▶ _Your tasks_:
1. Reproduce a passage from the Joan Fontaine trivia below: begin at the words "Daughter, with William" and stop after the words "Joan many times.".
2. In the Joan Fontaine trivia below, how many years did she and her first husband, Brian Aherne, remain married?

▶ _Excerpted text_:
Daughter, with William Dozier, Debbie Dozier (Deborah Leslie Dozier - born 11/5/1948).
At the age of three she scored 160 on an infant IQ test.
The only actor or actress to win an acting Oscar in a film directed by Alfred Hitchcock. She won Best Actress for Hitchcock's 1941 film Suspicion (1941).
First husband Brian Aherne had a friend call her the night before their wedding to tell her he had cold feet and couldn't marry her. Joan told the friend to tell him it was too late to call it off, that he had better be at the altar the next morning to marry her, and he could divorce her afterwards if he wanted. He was there at the altar and they remained married six years, never mentioning this incident to each other.
Howard Hughes, who dated her sister Olivia de Havilland for awhile, proposed to Joan many times.
Head of jury at the Berlin International Film Festival in 1982
Ex-sister-in-law of Pierre Galante and Marcus Goodrich.
Relations between Fontaine and her sister Olivia de Havilland were never strong but worsened in 1941, when both were nominated for best actress Oscar. Their mutual dislike and jealousy escalated into an all-out feud after Fontaine won for Suspicion (1941). Despite the fact de Havilland went on to win two Academy Awards of her own, they have remained permanently estranged.

▶ _Listed records_:
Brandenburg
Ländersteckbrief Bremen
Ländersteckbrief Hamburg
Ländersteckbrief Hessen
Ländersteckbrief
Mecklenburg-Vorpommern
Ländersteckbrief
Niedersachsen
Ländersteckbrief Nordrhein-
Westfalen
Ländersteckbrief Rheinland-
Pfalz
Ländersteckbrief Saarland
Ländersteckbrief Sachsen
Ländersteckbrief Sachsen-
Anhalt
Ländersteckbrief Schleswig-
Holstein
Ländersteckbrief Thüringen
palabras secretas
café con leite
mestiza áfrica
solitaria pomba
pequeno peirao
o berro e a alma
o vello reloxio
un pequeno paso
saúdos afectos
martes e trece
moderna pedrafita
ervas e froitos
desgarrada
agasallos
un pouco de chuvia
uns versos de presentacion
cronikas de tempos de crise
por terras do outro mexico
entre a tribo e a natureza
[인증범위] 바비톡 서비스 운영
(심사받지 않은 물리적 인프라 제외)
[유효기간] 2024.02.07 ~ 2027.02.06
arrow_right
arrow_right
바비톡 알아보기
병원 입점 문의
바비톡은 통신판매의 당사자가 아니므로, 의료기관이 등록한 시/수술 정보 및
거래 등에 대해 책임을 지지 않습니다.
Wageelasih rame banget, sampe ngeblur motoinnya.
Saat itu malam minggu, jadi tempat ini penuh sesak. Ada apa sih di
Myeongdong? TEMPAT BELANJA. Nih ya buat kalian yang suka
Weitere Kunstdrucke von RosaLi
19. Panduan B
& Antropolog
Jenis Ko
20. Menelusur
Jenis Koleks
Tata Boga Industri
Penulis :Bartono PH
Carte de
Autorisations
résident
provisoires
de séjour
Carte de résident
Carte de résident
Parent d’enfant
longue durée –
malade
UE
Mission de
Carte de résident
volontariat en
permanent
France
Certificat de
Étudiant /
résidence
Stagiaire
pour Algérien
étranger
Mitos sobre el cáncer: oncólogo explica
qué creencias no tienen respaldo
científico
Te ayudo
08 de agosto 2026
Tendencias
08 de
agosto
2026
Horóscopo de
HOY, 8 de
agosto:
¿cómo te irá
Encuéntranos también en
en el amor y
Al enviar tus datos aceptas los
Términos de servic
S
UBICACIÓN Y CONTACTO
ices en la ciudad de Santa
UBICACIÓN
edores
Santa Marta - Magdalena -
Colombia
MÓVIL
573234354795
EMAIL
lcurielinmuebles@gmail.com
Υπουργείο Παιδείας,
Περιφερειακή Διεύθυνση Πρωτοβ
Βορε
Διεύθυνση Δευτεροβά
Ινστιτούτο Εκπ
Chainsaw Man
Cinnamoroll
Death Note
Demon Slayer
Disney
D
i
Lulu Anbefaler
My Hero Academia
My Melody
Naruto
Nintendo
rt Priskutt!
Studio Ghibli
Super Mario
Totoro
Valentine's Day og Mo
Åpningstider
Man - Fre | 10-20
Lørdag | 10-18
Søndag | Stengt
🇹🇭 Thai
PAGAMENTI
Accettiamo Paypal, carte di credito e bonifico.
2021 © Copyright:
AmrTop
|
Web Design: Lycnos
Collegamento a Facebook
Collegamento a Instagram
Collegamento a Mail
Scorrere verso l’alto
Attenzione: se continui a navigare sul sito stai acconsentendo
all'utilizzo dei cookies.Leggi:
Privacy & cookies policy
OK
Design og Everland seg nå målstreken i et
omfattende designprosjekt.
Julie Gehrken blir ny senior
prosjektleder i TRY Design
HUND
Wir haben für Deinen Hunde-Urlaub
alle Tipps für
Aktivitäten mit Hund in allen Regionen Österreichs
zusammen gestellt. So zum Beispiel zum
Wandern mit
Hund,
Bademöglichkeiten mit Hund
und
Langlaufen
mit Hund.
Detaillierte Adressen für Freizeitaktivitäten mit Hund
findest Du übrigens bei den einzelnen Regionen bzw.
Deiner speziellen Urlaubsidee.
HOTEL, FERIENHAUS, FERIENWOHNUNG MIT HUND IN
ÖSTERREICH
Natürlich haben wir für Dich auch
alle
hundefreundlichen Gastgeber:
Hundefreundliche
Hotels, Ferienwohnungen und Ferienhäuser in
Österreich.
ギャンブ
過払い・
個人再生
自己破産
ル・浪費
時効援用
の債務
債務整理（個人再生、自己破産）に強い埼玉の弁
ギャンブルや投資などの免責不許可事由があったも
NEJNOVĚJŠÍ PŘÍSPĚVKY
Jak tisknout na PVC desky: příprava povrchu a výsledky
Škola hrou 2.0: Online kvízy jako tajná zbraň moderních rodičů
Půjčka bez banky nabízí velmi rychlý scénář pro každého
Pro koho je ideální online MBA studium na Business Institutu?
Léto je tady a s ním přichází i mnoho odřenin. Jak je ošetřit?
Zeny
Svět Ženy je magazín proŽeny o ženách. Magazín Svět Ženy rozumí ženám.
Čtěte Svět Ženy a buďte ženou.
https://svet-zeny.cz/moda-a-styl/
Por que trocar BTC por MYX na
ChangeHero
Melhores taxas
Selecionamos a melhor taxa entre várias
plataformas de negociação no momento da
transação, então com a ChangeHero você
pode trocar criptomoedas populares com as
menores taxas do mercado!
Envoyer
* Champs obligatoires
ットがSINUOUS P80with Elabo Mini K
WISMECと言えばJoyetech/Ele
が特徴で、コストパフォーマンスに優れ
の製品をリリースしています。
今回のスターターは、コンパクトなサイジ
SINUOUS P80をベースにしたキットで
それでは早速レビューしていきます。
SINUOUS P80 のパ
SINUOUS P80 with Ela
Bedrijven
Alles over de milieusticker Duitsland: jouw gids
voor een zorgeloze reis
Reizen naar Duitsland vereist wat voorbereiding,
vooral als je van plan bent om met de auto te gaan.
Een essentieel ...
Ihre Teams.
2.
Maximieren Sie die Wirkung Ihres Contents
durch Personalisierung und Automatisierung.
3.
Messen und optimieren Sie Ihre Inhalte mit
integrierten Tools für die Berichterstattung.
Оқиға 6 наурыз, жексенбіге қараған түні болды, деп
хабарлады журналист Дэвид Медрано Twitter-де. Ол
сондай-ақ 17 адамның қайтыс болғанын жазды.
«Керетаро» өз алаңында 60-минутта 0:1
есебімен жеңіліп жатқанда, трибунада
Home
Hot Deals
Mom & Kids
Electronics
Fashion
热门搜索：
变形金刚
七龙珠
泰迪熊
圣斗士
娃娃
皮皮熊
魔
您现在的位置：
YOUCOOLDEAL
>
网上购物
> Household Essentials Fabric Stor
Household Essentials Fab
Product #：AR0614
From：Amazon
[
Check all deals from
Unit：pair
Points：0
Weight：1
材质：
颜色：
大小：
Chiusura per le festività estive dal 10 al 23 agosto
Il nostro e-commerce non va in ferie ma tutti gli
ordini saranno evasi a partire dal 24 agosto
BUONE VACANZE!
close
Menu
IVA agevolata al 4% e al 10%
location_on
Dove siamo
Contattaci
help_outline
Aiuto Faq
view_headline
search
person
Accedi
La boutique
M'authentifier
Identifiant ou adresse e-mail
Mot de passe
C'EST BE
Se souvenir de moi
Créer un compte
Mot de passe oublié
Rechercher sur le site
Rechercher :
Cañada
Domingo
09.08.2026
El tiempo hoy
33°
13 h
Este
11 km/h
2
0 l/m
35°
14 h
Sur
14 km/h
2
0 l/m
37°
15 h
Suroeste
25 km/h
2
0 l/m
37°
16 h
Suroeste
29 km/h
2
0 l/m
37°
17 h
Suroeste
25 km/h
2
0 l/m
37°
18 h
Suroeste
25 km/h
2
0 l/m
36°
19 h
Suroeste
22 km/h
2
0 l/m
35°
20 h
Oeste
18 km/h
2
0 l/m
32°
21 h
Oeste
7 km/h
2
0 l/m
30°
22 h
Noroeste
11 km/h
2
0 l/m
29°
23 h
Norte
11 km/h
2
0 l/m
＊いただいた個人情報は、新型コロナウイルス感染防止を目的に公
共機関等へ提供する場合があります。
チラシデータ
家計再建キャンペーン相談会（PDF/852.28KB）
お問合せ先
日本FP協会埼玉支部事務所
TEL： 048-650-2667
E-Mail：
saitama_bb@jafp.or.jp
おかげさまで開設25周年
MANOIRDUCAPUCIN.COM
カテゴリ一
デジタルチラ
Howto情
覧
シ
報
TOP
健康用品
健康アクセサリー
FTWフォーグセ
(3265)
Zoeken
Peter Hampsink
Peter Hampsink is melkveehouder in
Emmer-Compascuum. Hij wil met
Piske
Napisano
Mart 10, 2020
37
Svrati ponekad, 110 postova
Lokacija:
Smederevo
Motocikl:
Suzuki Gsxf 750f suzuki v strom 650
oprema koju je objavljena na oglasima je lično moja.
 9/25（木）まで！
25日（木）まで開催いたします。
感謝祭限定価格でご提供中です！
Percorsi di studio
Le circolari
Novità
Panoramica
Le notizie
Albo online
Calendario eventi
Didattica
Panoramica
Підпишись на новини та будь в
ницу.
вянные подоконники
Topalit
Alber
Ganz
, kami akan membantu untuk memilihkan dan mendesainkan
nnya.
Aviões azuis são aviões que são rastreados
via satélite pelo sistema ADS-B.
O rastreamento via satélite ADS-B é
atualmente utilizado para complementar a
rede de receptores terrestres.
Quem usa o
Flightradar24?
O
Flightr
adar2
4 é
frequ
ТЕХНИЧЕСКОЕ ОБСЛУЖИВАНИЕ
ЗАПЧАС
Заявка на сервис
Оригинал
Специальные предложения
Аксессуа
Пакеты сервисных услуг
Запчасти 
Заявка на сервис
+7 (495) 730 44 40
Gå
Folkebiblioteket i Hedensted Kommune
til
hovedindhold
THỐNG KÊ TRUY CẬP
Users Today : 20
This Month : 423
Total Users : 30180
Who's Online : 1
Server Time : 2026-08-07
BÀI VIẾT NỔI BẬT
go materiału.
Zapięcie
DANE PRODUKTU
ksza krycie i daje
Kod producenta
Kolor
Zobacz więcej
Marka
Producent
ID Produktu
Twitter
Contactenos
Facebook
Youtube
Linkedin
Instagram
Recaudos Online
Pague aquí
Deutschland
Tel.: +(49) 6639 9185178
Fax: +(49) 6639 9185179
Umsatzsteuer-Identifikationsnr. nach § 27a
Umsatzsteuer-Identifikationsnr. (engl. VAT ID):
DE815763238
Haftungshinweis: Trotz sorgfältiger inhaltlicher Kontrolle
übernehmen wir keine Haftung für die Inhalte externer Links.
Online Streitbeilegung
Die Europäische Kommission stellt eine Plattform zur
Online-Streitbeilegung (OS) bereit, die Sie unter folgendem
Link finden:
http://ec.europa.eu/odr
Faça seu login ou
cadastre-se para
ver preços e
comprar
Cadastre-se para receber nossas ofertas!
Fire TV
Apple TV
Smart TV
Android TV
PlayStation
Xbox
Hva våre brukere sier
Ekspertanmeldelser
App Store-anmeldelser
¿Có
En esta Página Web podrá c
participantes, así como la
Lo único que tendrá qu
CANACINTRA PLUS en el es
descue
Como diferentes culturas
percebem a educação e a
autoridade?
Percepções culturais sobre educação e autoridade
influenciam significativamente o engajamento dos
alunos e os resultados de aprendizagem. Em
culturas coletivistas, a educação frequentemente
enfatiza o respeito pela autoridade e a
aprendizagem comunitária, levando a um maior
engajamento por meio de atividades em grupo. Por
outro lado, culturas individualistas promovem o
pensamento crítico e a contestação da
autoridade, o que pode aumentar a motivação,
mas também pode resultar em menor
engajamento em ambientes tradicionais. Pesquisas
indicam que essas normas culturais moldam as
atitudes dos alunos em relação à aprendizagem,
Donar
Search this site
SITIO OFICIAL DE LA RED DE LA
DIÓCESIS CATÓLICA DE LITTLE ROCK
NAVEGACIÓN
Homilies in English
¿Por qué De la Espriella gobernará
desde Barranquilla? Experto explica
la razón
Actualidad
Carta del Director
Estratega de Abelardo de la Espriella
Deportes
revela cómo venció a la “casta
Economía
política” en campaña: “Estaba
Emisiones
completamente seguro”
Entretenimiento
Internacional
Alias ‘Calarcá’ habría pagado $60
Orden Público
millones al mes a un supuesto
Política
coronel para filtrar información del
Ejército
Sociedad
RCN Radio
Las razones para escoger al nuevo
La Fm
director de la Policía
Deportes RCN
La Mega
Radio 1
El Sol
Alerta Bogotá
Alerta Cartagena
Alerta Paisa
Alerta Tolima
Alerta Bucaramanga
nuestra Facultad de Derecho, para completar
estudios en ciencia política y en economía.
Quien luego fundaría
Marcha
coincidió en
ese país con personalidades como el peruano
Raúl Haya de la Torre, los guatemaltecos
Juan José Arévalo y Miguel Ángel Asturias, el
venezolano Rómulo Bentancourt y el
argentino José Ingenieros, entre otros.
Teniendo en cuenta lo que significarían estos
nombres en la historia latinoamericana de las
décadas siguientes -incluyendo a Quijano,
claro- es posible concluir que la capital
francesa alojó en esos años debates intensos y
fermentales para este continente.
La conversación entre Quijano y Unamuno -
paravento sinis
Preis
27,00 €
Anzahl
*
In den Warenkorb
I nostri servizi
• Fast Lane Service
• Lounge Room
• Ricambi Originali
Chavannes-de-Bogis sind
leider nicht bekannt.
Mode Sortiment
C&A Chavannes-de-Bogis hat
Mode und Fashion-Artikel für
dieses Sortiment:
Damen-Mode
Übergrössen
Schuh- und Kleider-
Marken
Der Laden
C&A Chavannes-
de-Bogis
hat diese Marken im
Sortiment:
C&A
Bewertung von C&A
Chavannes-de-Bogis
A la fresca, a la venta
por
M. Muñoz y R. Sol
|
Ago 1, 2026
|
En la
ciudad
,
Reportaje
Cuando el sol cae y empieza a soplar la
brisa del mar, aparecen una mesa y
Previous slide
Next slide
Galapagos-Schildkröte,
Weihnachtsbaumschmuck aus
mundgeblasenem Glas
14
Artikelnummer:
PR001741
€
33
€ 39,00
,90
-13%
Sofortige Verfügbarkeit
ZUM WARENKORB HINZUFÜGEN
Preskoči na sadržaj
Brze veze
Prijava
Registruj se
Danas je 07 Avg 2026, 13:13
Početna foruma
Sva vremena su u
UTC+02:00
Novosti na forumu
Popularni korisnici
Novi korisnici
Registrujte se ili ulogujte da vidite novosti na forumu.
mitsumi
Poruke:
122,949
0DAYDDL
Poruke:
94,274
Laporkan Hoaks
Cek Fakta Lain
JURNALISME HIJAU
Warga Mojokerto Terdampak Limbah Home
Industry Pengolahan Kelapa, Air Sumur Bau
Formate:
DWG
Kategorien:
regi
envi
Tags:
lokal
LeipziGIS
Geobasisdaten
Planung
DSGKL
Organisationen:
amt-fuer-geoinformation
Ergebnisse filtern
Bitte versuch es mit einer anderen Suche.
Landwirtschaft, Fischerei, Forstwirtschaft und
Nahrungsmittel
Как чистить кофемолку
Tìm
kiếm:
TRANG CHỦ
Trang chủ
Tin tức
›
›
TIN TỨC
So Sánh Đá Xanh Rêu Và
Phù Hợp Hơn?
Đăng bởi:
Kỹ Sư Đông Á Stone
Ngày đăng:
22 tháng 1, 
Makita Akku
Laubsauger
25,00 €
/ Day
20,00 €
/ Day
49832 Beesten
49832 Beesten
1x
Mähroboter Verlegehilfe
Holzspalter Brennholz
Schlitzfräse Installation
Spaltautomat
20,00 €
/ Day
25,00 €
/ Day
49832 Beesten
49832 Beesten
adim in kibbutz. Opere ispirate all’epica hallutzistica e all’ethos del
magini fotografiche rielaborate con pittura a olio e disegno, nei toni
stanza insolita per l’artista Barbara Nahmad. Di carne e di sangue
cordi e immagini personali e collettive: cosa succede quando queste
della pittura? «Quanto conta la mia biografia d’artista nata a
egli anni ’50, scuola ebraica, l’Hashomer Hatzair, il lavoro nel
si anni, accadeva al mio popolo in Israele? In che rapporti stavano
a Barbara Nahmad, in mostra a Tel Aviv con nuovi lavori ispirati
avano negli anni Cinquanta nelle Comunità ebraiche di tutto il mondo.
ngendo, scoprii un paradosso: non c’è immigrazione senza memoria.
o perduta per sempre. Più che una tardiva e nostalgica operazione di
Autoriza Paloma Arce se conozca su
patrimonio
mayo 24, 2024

▶ _Solution list_:
1.
Daughter, with William Dozier, Debbie Dozier (Deborah Leslie Dozier - born 11/5/1948).
At the age of three she scored 160 on an infant IQ test.
The only actor or actress to win an acting Oscar in a film directed by Alfred Hitchcock. She won Best Actress for Hitchcock's 1941 film Suspicion (1941).
First husband Brian Aherne had a friend call her the night before their wedding to tell her he had cold feet and couldn't marry her. Joan told the friend to tell him it was too late to call it off, that he had better be at the altar the next morning to marry her, and he could divorce her afterwards if he wanted. He was there at the altar and they remained married six years, never mentioning this incident to each other.
Howard Hughes, who dated her sister Olivia de Havilland for awhile, proposed to Joan many times.

2. Six years.